The problem:
Keep writing the post below about health in Watts, starting right after its last sentence.

Selected extract:
"The longer you're there, the sicker you get" said our shepherd Michelle Levender, who is the director of the California Endowment Health Journalism Fellowships. We were heading to South Central, Watts, and the bus was late. Levender was talking about the health issues in Watts. The longer I was there, the better I got.
We met the Watts health powerhouse, Area Medical Director Maxine E. Liggins . She's in charge of SPA's 5 and 6. They're not offering brow tinting, electrolysis or ayervedic massages in her spas, the letters stand for Social Planning Areas. She has a room with a view: SPA 5 includes places like Beverly Hills and Santa Monica whereas SPA 6 has Watts.
"If you want to live long, you shouldn't live in this community", says Liggins. That's what the figures are telling. You get a dark outlook when you compare Watts with Beverly Hills, or L.A. county in general, in terms of health care access, infant mortality, overweight children, cancer deaths, teen births and what not. The science is developing and the medicine is improving but the kids born here today won't live as long as their parents. Crazy.
Liggins is deemed to make the things change. One of the dreams is to have a comprehensive care hospital. Watts doesn't have any now. The government cheese could be more when the potential life lost in years is 3,5 times higher here than 20 miles northwest.
And Liggins wants better publicity for Watts. She has a lot to say, but she's forbidden to give a one-on-one interview without an okay from her boss. I should contact the Public Health Department first, or freely quote ABC-interview on YouTube. Can they make it a little bit more insane?

Data:

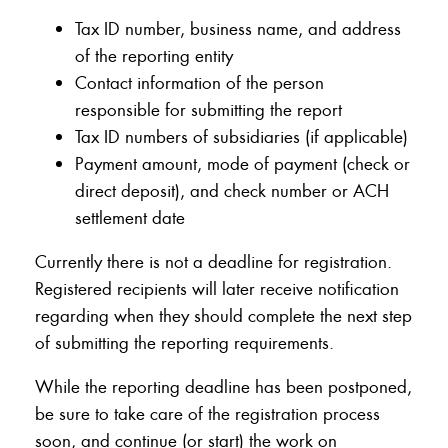
Tax ID number, business name, and address
of the reporting entity
Contact information of the person
responsible for submitting the report
Tax ID numbers of subsidiaries (if applicable)
Payment amount, mode of payment (check or
direct deposit), and check number or ACH
settlement date
Currently there is not a deadline for registration.
Registered recipients will later receive notification
regarding when they should complete the next step
of submitting the reporting requirements.
While the reporting deadline has been postponed,
be sure to take care of the registration process
soon, and continue (or start) the work on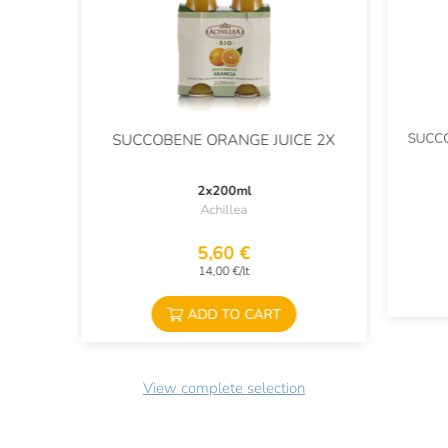
SUCCO
SUCCOBENE ORANGE JUICE 2X
2x200ml
Achillea
5,60 €
14,00 €/lt
ADD TO CART
View complete selection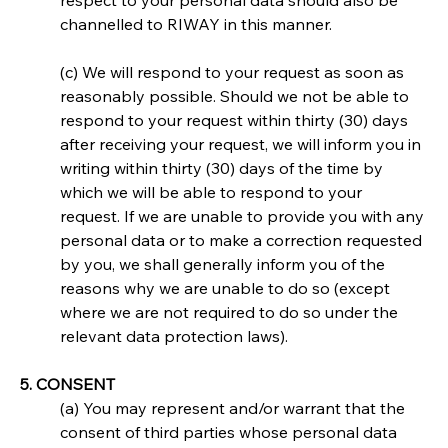
respect to your personal data should also be 
channelled to RIWAY in this manner.
(c) We will respond to your request as soon as 
reasonably possible. Should we not be able to 
respond to your request within thirty (30) days 
after receiving your request, we will inform you in 
writing within thirty (30) days of the time by 
which we will be able to respond to your 
request. If we are unable to provide you with any 
personal data or to make a correction requested 
by you, we shall generally inform you of the 
reasons why we are unable to do so (except 
where we are not required to do so under the 
relevant data protection laws).
5. CONSENT
(a) You may represent and/or warrant that the 
consent of third parties whose personal data 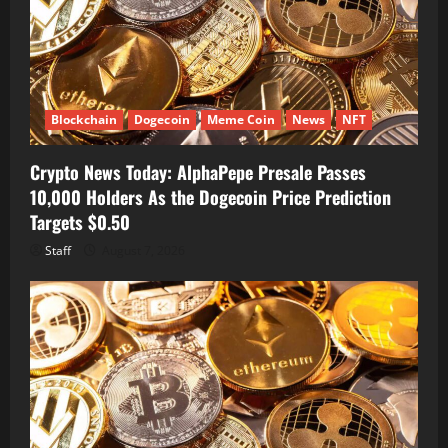
Blockchain
Dogecoin
Meme Coin
News
NFT
Crypto News Today: AlphaPepe Presale Passes
10,000 Holders As the Dogecoin Price Prediction
Targets $0.50
Staff
August 7, 2026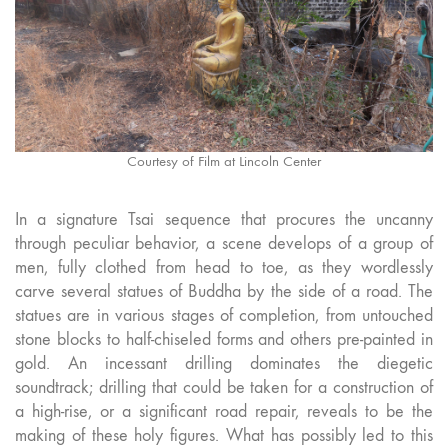
Courtesy of Film at Lincoln Center
In a signature Tsai sequence that procures the uncanny
through peculiar behavior, a scene develops of a group of
men, fully clothed from head to toe, as they wordlessly
carve several statues of Buddha by the side of a road. The
statues are in various stages of completion, from untouched
stone blocks to half-chiseled forms and others pre-painted in
gold. An incessant drilling dominates the diegetic
soundtrack; drilling that could be taken for a construction of
a high-rise, or a significant road repair, reveals to be the
making of these holy figures. What has possibly led to this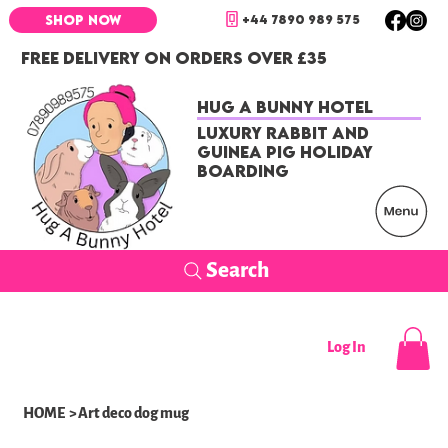
+44 7890 989 575
SHOP NOW
FREE DELIVERY ON ORDERS OVER £35
Hug a Bunny Hotel
Luxury Rabbit and
Guinea Pig Holiday
Boarding
Search
Log In
HOME
>
Art deco dog mug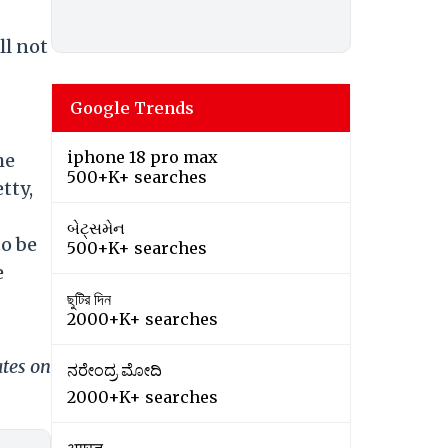
ll not
Google Trends
iphone 18 pro max
he
500+K+ searches
tty,
બેટ્સમેન
to be
500+K+ searches
e
ছুটির দিন
2000+K+ searches
ates on
ನರೇಂದ್ರ ಮೋದಿ
2000+K+ searches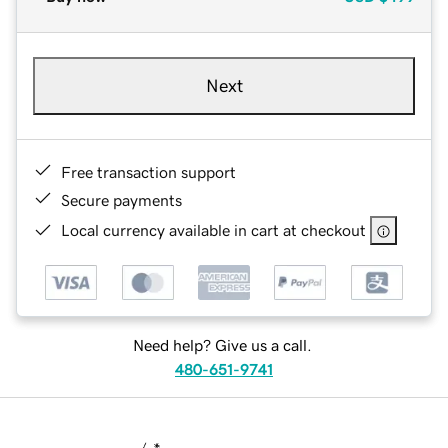
Next
Free transaction support
Secure payments
Local currency available in cart at checkout
Need help? Give us a call.
480-651-9741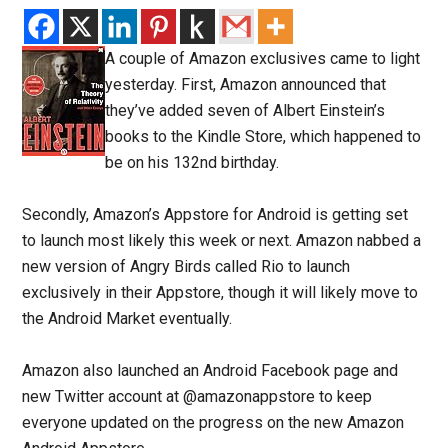
A couple of Amazon exclusives came to light
yesterday. First, Amazon announced that
they’ve added seven of Albert Einstein’s
books to the Kindle Store, which happened to
be on his 132nd birthday.
Secondly, Amazon’s Appstore for Android is getting set
to launch most likely this week or next. Amazon nabbed a
new version of Angry Birds called Rio to launch
exclusively in their Appstore, though it will likely move to
the Android Market eventually.
Amazon also launched an Android Facebook page and
new Twitter account at @amazonappstore to keep
everyone updated on the progress on the new Amazon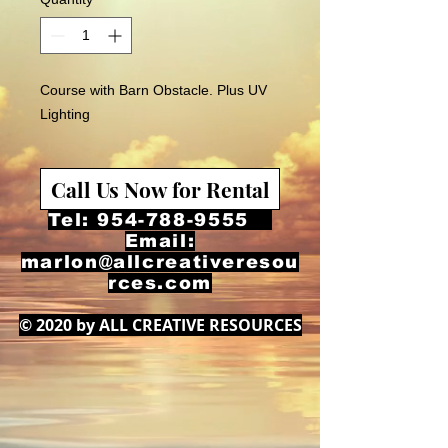
Course with Barn Obstacle. Plus UV
Lighting
Call Us Now for Rental
Tel:
954-788-9555
Email:
marlon@allcreativeresou
rces.com
© 2020 by ALL CREATIVE RESOURCES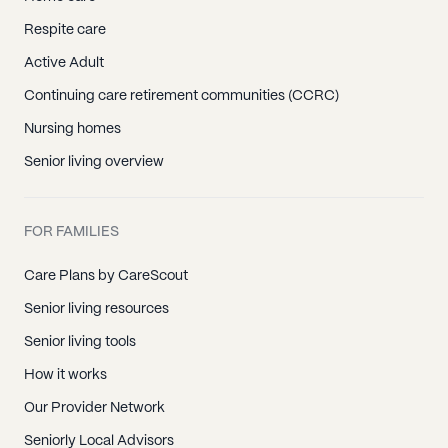
Respite care
Active Adult
Continuing care retirement communities (CCRC)
Nursing homes
Senior living overview
FOR FAMILIES
Care Plans by CareScout
Senior living resources
Senior living tools
How it works
Our Provider Network
Seniorly Local Advisors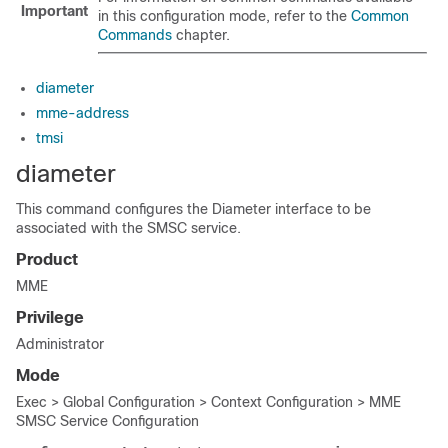
Important
in this configuration mode, refer to the
Common
Commands
chapter.
diameter
mme-address
tmsi
diameter
This command configures the Diameter interface to be
associated with the SMSC service.
Product
MME
Privilege
Administrator
Mode
Exec > Global Configuration > Context Configuration > MME
SMSC Service Configuration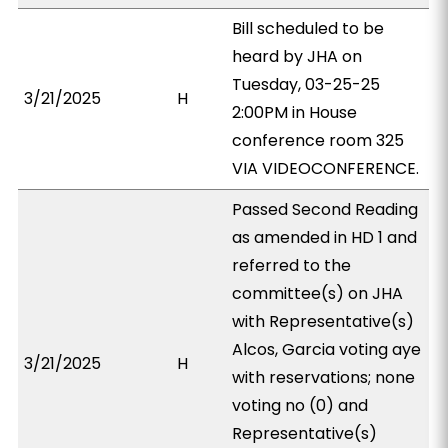
Bill scheduled to be
heard by JHA on
Tuesday, 03-25-25
3/21/2025
H
2:00PM in House
conference room 325
VIA VIDEOCONFERENCE.
Passed Second Reading
as amended in HD 1 and
referred to the
committee(s) on JHA
with Representative(s)
Alcos, Garcia voting aye
3/21/2025
H
with reservations; none
voting no (0) and
Representative(s)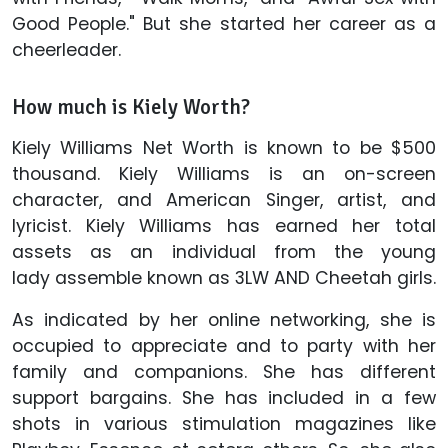
Good People." But she started her career as a
cheerleader.
How much is Kiely Worth?
Kiely Williams Net Worth is known to be $500
thousand. Kiely Williams is an on-screen
character, and American Singer, artist, and
lyricist. Kiely Williams has earned her total
assets as an individual from the young
lady assemble known as 3LW AND Cheetah girls.
As indicated by her online networking, she is
occupied to appreciate and to party with her
family and companions. She has different
support bargains. She has included in a few
shots in various stimulation magazines like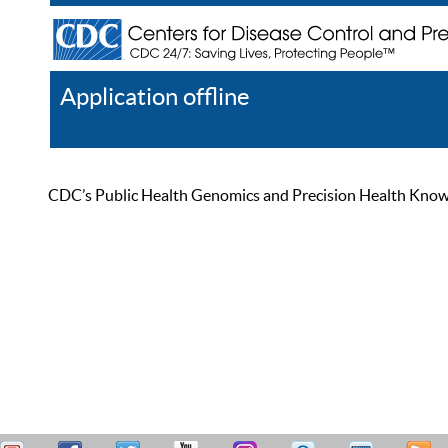
Application offline
Help
Register
Log In
CDC’s Public Health Genomics and Precision Health Knowled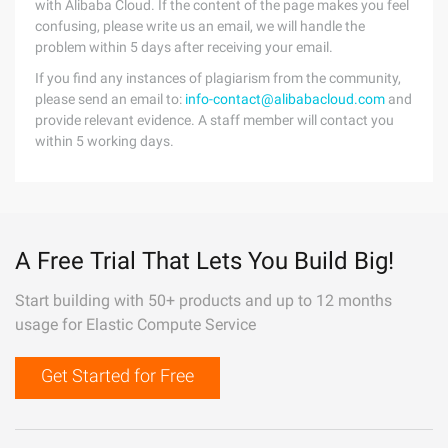
with Alibaba Cloud. If the content of the page makes you feel
confusing, please write us an email, we will handle the
problem within 5 days after receiving your email.
If you find any instances of plagiarism from the community,
please send an email to:
info-contact@alibabacloud.com
and
provide relevant evidence. A staff member will contact you
within 5 working days.
A Free Trial That Lets You Build Big!
Start building with 50+ products and up to 12 months
usage for Elastic Compute Service
Get Started for Free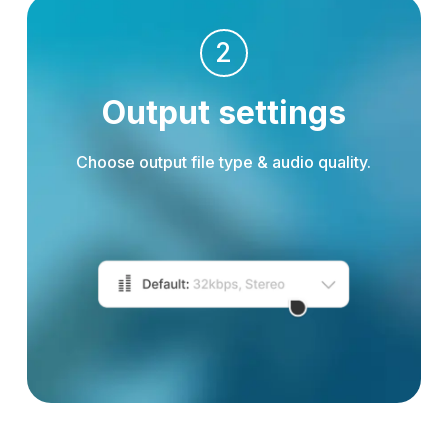
2
Output settings
Choose output file type & audio quality.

Response for this exercise:
A big player in Watts is WLCAC. The Watts Labor Community Action Committee was founded 1965. The community-based non-profit organization has over 300 employees and judged by their presentation they're instrumental in the future wellbeing of Watts. They've got everything from handyman schooling to theater, from in-home care for seniors to transitional housing for mental health clients. They're the biggest landowner in Watts.
Gaudi is nothing. Zakiya Kyle of WLCAC by the Watts Towers, the pride of the hood.
Great things are happening in Watts every day, says WLCAC. But what happens in Watts stays in Watts. Mostly negative things get the coverage, not the great stuff. The usual story.
Zakiya Kyle of the WLCAC has an example of a major article that was not run "because it's not from the spin they want to hear". The backdrop are the unrests of the 60's and and the 90's and the obscure history of the neighborhood formerly known as Mud Town. I guess we should all have the guts to shift the paradigm and walk down the Compton Boulevard with a notebook. It should be even nice and easy. The people I met were nice and the streets were calm. No killers stalking.
Start with the Hall of Shame, a permanent exhibition filled with questionable Americana. The address is WLCAC Center, 10950 South Central Avenue, Los Angeles.